GRADING: This is worth 15% of the writing portion of your overall grade. As stated in the grading schema, quality will be determined according to the following hierarchy:
- perceptible logic, development
- addresses the assigned task
- explores critical aspects and elements of the task
- clarity and support (evidence for claims)
- minimum of distractions (e.g., diction, punctuation)
A last hint: Remember what Steph-as-teacher values (as expressed by James Carey and your interpretations of the selected quote).
extra double special hint!
I'm using the course wiki to lead students on a bit of a treasure hunt. I almost said a goose chase, but this search is not wild or random - even though it may feel that way, and those who follow it through will find something worthwhile at the end.
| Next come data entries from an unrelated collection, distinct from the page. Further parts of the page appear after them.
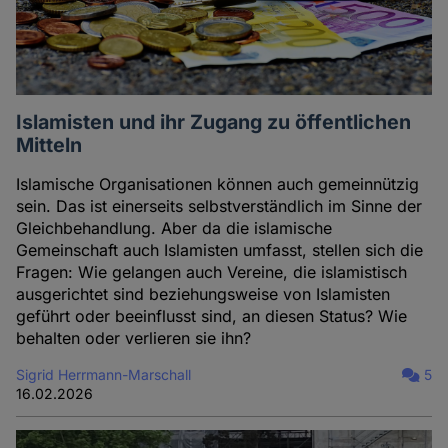
Islamisten und ihr Zugang zu öffentlichen
Mitteln
Islamische Organisationen können auch gemeinnützig
sein. Das ist einerseits selbstverständlich im Sinne der
Gleichbehandlung. Aber da die islamische
Gemeinschaft auch Islamisten umfasst, stellen sich die
Fragen: Wie gelangen auch Vereine, die islamistisch
ausgerichtet sind beziehungsweise von Islamisten
geführt oder beeinflusst sind, an diesen Status? Wie
behalten oder verlieren sie ihn?
Sigrid Herrmann-Marschall
5
16.02.2026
We're grappling (all of us, me too) with the concept of identity. Well, I'm not sure what percentage of the students are grappling in earnest, yet, but I'm confident they will be, soon enough. Most of them still want writing to be easy, a conversation in a visual medium that requires as little effort as opening your mouth and saying what you're thinking. Writing well calls upon a wide range of skills that can be loosely categorized as critical thinking.
The wikipedia entry on identity describes it as "an umbrella term" within the social sciences, and goes on to provide different definitions based on discipline (psychology, sociology) and subfields within these fields, such as cognitive psychology and social psychology. Identity is distinguished from the self, a notion more commonly used in philosophy.
Relating to my own research interests, this article on Assimilation and Community Vitality, investigates the importance of language to identity.
Finally, I find it useful to compare the social science conception of identity with the way the term is used in mathematics.